= S-63 (encryption standard) =

S-63 is an International Hydrographic Organization (IHO) standard for encrypting, securing and compressing electronic navigational chart (ENC) data.

The Data Protection Scheme was prepared by the IHO Data Protection Scheme Advisory Group, and was based on the protection scheme developed and operated by Primar as part of providing their protected ENC service. ECC (Electronic Chart Centre) and United Kingdom Hydrographic Office were the original contributing organizations. The UKHO has since left this arrangement and Primar is now operated exclusively by ECC.

The standard was adopted as the official IHO standard by the IHO member states in December 2002.
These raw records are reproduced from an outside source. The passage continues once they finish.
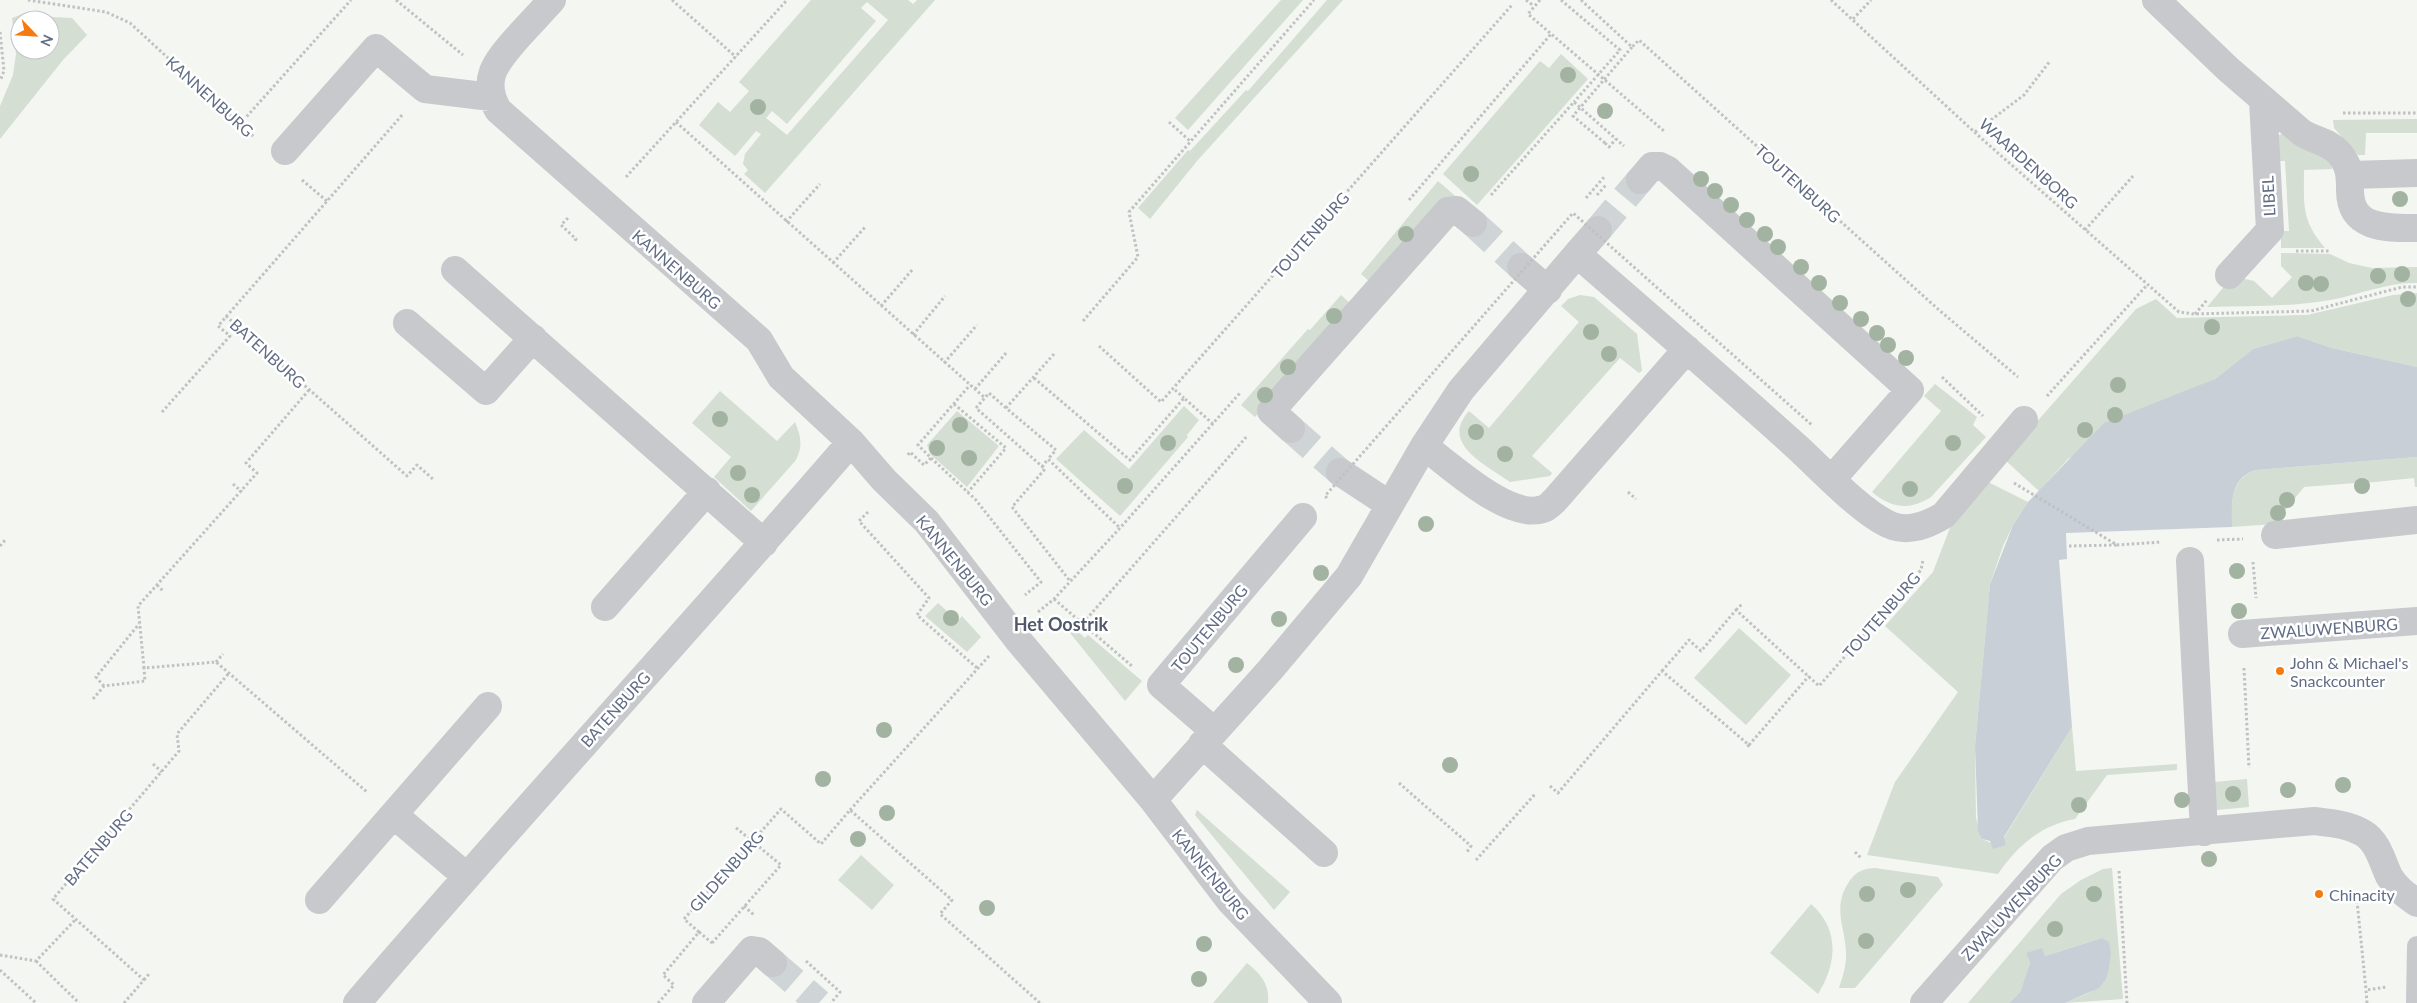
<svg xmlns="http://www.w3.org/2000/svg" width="2417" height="1003" viewBox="0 0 2417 1003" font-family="Lato,sans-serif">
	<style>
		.green { fill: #d4ded2; fill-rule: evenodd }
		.water { fill: #c9cfd6 }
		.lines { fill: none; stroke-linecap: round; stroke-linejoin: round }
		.street-tunnel { stroke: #cfd4d6; stroke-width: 28; stroke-dasharray: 28 14; stroke-linecap: butt }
		.path { stroke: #c0c1c3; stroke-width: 3; stroke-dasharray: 2.5 2.5; stroke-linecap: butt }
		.lane { stroke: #c7c9cd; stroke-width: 20 }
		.street { stroke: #c7c9cd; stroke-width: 28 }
		.path-bridge { stroke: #c0c1c3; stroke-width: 3; stroke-dasharray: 2.5 2.5; stroke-linecap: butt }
		.tree { fill: #a3b3a2 }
		.poi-dot { fill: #f57b11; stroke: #fff; stroke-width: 2 }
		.labels { text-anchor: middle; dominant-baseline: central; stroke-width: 5; stroke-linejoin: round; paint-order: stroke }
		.street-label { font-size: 16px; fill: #616d85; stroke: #fff }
		.poi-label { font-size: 16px; fill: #616d85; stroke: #fff; text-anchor: start }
		.neighbourhood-label { font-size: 18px; font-weight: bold; fill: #50586a; stroke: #fff }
	</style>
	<rect width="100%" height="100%" fill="#f4f6f1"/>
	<path class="green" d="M811,0h97l5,4 4,-4h18l-170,193 -21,-19 4,-4 -5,-6 2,-10 16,-20 -5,-3 -21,25 -36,-31 19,-23 12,10 19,-21 -10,-9zM867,2l21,18 -101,115 -21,-17 6,-7 15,13 89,-103 -15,-13z
		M1281,0h22l-115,130 -13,-12z
		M1327,0h16l-146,161 -47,58 -12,-11 50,-58 2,1 56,-61 2,1z
		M30,11l23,6 19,1 15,17 -24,25 -63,79v-33l13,-31 3,-21 -4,-36zM20,20h30v30h-30z
		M1561,54l27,25 -111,126 -34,-31 97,-113 9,7z
		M2417,119v14h-51l-1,22h-7l-24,-27 -1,-8z
		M2286,131l44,29 2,9 -28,1c0,35 -3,50 21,78h-44v-17h8l-4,-70h-11l1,-23z
		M1438,181l23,20 -89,83 -11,-10z
		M2281,253l49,1 19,9 23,5 45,-1v16c-30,-1 -58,12 -87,17 -40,7 -82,6 -123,7l26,-31 21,5 18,17 20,-21 -11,-11z
		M2417,293v74l-85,-19 -35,-12 -44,13 -38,30 -45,20 -102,60 -29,32 -35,-32 132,-150 20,-10 21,19 130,-3 86,-20z
		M1341,295l12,11 -98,111 -14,-12 67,-76 2,1z
		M1580,295l14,2 43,37 5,37 -3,2 -19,-15 -88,98 20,17 -2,3 -40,6c-23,-17 -71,-38 -41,-71l20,17 90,-106 -18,-16 7,-7z
		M1935,384l42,33 -4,8 13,12 -55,60c-22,14 -40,11 -59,-5l69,-81 -17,-15z
		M720,391l57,50 18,-19c6,14 8,24 1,38l-45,51 -37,-34 17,-20 -39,-34z
		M1184,406l15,14 -12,15 1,2 -68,79 -64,-57 28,-29 45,39z
		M957,411l42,35 -32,41 -37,-33 -3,-9z
		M2417,457v30h-2l-1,-9 -49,5 1,9 -8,1 -2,-10 -52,4 -30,37 -42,3c0,-23 -3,-48 24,-57z
		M1986,481l42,21 -15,23 -10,21 -13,38 -15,162 1,72 6,21 16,7 8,-1 -2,-7 68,-111 4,44 101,-7v6l-70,5 -32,44c-34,6 -58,27 -77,55l-131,-19 28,-73 63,-90 -73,-66 48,-54 18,-47z
		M938,603l20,18 4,-5 19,21 -14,15 -42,-36z
		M1069,624l16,14 3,-3 54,46 -17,20 -59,-73z
		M1739,628l52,47 -45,50 -52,-47z
		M2247,779l2,28 -33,3 -2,-28z
		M1197,810l93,82 -16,18 -79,-95z
		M861,855l33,30 -22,25 -34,-30z
		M1875,868l63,9 5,8 -88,103h-16c3,-10 7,-20 7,-31 1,-26 -14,-46 1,-72 8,-13 14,-16 28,-17z
		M2112,868l11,131 -58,4c32,-14 40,-12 46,-49l-9,-16 -57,18 -19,-3 4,10 -10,29 -11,11h-41l93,-109 20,-14 22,-11z
		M1811,904c29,25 26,60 7,90l-48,-41z
		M1247,963c14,11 23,22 21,40h-55z"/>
	<path class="water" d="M2297,336l35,12 85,19v90l-161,13c-27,8 -24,34 -24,57l-166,6 1,26 -8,1 13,167 -68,110 2,8 -13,4 -3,-8 -8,-2 -4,-8 -3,-85 15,-162 23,-59 15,-23 76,-79 111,-44 38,-30z
		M2102,938l7,4 2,12 -2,14 -3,11 -7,9 -34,15h-56l11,-11 10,-29 -4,-10 16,-5 3,8z"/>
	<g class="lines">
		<path class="street-tunnel" d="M1473,223l48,44
			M1598,230l42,-50
			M1291,429l49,43
			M773,963l46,40"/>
		<path class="path" d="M28,0l78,12 24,11 124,114
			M396,0l67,55
			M672,0l64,57
			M1526,0l8,6
			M1540,0l-12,14 136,117
			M1561,0l59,50 -46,52
			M1581,0l51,47 7,-7 300,270 79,67
			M1831,0l151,139 197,173 15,2 117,-3 91,-24h15
			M1853,19l18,-19
			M0,32l4,39 -4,10
			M2343,113h74
			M676,122l309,276
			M1169,122l21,19
			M240,124l111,-124
			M1975,132l49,-37 26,-34
			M1605,143l4,4 7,-8
			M626,177l161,-177
			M302,180l26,22
			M1491,195l83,-93 50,44
			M1597,195l9,-10
			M1586,198l19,-22
			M1409,200l142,-166
			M568,218l-7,7 15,14 -2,3
			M786,222l34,-38
			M2085,230l48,-54
			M2296,251h35
			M833,263l33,-37
			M881,306l32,-37
			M2195,314l12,-14
			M226,316l181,160 10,-11 17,15
			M1083,321l55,-64 -9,-45 185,-212
			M913,335l32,-39
			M1054,354l-48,54 50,42 -8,9 72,69
			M944,363l33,-38
			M1942,377l41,39
			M1034,378l96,82 54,-62 29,26
			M975,389l32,-37
			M309,390l-63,73 11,10 -119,133 6,62 72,-6 151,130
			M1175,390l9,8
			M2047,396l100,-111
			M954,404l52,44 -38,44
			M1006,408l-17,-15 -13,15 69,61 -33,38 58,74
			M162,412l68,-76 -12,-10 185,-212
			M908,455l2,-3 14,13 7,-7 -13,-13 52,-60
			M931,458l44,41 66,83 -16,13
			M1042,467l6,-8
			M2014,483l103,62 44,-3
			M233,484l9,8
			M1628,492l8,7
			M868,512l-9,9 70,77 -12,17 60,53
			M2217,540l26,-1
			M0,546l6,-7
			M2069,546l48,-1
			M2253,562l3,36
			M157,585l6,6
			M1054,599l79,68
			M1736,610l7,-7
			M1038,612l16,-13 66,-71 120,-135
			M1083,623l165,-188
			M216,662l7,-8
			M2244,668l5,100
			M1662,671l27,-31 12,11 35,-41 83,76 102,-116 2,-10
			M104,686l-8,-9 43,-53
			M93,699l11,-13 41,-5 -1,-13
			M1749,745l60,-69
			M153,764l9,8
			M1399,783l72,63 -4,6
			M1550,786l8,7 104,-122 87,74 -3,3
			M850,810l139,-154
			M1855,852l6,6
			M1476,860l60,-67
			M2119,871l8,132
			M2356,891l10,99
			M744,906l11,10
			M699,932l13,11
			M0,955l36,6 40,-42
			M36,961l43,42
			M806,961l34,31 -9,11
			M0,970l36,33
			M144,980l5,-6
			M124,1003l20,-23 -91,-81 126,-148 -2,-17 52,-61
			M658,1003l16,-18 -11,-10 36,-43 -15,-13 97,-110 40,35 29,-34 102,90 -12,14 100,89
			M2367,1003l-1,-13 21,-3"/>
		<path class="lane" d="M2416,1003l1,-57"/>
		<path class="street" d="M552,0c-12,13 -23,25 -35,38 -20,23 -37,41 -19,72l261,230 22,37 70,65 33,38 43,42 91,118 135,160 77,101 98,102
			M2156,0l72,69 73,63c13,9 28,9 39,22 10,13 10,22 10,36 0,40 38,38 67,38
			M285,151l91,-103 49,41 66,8
			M2351,175l66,-2
			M1640,180l12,-14h8l8,4 242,220 -78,89
			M1577,254l21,-24
			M1521,267l27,23
			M455,270l309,273
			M2229,275l41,-45 -7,-130
			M407,323l79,68 47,-53
			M1291,429l-20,-18 177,-200 9,-1 16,13
			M1424,446c26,19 85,75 119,63 4,-1 9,-6 12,-9l132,-151
			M1340,472l50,33
			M2275,535l142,-15
			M2190,561l14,271
			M605,607l102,-116
			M2242,634l175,-13
			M1214,731l-53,-46 142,-168
			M1202,744l122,109
			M1153,800l117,-130 79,-94 75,-130 37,-56 116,-136c74,64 148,128 220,193 24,22 65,66 93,78 19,8 38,0 54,-10l80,-95
			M394,815l72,61
			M319,900l169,-194
			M357,1003c162,-189 331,-372 494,-561
			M706,1003l46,-53 7,1 14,12
			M1924,1003l128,-145 14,-10 22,-7 226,-20c16,2 34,3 49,12 15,9 19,28 26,43 7,12 17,19 28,27"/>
		<path class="path-bridge" d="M1605,143l-32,-27 59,-69
			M1099,346l62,56 351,-397
			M1327,498l-2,-2 248,-283 240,213
			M712,943l69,-78 -46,-38"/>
	</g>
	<g class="tree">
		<circle cx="1568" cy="75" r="8"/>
		<circle cx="758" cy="107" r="8"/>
		<circle cx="1605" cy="111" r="8"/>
		<circle cx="1471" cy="174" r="8"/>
		<circle cx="1701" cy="179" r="8"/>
		<circle cx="1715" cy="191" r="8"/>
		<circle cx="2400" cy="199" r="8"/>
		<circle cx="1731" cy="205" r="8"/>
		<circle cx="1747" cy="220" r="8"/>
		<circle cx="1406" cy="234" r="8"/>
		<circle cx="1765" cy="234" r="8"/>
		<circle cx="1778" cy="247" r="8"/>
		<circle cx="1801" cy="267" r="8"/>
		<circle cx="2402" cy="274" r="8"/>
		<circle cx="2378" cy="276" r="8"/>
		<circle cx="1819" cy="283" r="8"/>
		<circle cx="2306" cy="283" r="8"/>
		<circle cx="2321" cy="284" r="8"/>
		<circle cx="2408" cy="299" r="8"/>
		<circle cx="1840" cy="303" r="8"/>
		<circle cx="1334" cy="316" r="8"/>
		<circle cx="1861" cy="319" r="8"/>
		<circle cx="2212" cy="327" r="8"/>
		<circle cx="1591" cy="332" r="8"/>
		<circle cx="1877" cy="333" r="8"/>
		<circle cx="1888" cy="345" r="8"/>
		<circle cx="1609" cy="354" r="8"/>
		<circle cx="1906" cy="358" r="8"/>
		<circle cx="1288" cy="367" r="8"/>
		<circle cx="2118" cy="385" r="8"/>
		<circle cx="1265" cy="395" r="8"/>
		<circle cx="2115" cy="415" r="8"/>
		<circle cx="720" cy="419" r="8"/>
		<circle cx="960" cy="425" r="8"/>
		<circle cx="2085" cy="430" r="8"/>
		<circle cx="1476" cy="432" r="8"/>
		<circle cx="1168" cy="443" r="8"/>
		<circle cx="1953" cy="443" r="8"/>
		<circle cx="937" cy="448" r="8"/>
		<circle cx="1505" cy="454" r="8"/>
		<circle cx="969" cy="458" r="8"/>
		<circle cx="738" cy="473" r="8"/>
		<circle cx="1125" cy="486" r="8"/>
		<circle cx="2362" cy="486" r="8"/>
		<circle cx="1910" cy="489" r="8"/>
		<circle cx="752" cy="495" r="8"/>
		<circle cx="2287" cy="500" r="8"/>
		<circle cx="2278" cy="513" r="8"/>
		<circle cx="1426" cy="524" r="8"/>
		<circle cx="2237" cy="571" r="8"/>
		<circle cx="1321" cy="573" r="8"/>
		<circle cx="2239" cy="611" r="8"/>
		<circle cx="951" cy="618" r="8"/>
		<circle cx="1279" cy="619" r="8"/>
		<circle cx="1236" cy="665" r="8"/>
		<circle cx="884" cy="730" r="8"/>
		<circle cx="1450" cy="765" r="8"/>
		<circle cx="823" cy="779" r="8"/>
		<circle cx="2343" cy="785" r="8"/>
		<circle cx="2288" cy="790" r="8"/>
		<circle cx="2233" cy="794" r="8"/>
		<circle cx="2182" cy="800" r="8"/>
		<circle cx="2079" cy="805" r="8"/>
		<circle cx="887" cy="813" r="8"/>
		<circle cx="858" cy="839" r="8"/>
		<circle cx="2209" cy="859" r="8"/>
		<circle cx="1908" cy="890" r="8"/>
		<circle cx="1867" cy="894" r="8"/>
		<circle cx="2094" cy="894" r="8"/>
		<circle cx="987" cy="908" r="8"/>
		<circle cx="2055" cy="929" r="8"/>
		<circle cx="1866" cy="941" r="8"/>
		<circle cx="1204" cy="944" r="8"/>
		<circle cx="1199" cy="979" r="8"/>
	</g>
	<g class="poi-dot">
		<circle cx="2280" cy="671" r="5"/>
		<circle cx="2319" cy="894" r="5"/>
	</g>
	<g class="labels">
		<g class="street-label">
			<text transform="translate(210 96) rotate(42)">KANNENBURG</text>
			<text transform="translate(2029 163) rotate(42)">WAARDENBORG</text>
			<text transform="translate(1798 183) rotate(42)">TOUTENBURG</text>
			<text transform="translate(2268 196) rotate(-93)">LIBEL</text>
			<text transform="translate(1310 235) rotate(-49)">TOUTENBURG</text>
			<text transform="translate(677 269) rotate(41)">KANNENBURG</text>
			<text transform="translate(268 353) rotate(42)">BATENBURG</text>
			<text transform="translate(955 560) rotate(51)">KANNENBURG</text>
			<text transform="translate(1881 615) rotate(-49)">TOUTENBURG</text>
			<text transform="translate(1209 628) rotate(-50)">TOUTENBURG</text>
			<text transform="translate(2329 628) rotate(-4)">ZWALUWENBURG</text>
			<text transform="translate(615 709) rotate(-48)">BATENBURG</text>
			<text transform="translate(98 847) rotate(-49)">BATENBURG</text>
			<text transform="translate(726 871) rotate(-48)">GILDENBURG</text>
			<text transform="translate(1211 874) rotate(51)">KANNENBURG</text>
			<text transform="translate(2011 907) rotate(-47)">ZWALUWENBURG</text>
		</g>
		<g class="poi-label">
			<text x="2290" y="662">John &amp; Michael's<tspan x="2290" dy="18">Snackcounter</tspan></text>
			<text x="2329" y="894">Chinacity</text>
		</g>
		<g class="neighbourhood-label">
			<text x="1061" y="624">Het Oostrik</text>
		</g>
	</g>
	<g transform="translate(35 35) rotate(115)"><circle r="24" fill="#ffffff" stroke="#c0c5ce"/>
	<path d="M0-4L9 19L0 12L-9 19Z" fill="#f57b11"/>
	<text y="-8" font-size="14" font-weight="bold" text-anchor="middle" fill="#616d85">N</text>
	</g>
</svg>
The S-63 standard secures data by encrypting the basic transfer database using the Blowfish algorithm, SHA-1-hashing the data based on a random key and adding a CRC32 check. The standard also defines the systems to develop permit files that are delivered to end-users of ENC data enabling them to decrypt the data and use it for navigation. It also defines the use of DSA format signatures to authenticate the data originator, however because of poor implementation of the standard by ECDIS hardware manufacturers, virtually all signing is performed centrally by the IHO which acts as the scheme administrator. Exceptions to this are a few smaller resellers such as AUSRenc operated by AHS.

Compression is achieved by applying the standard ZIP (file format) algorithm to the base and update ENC files, before encryption. The other files are not compressed.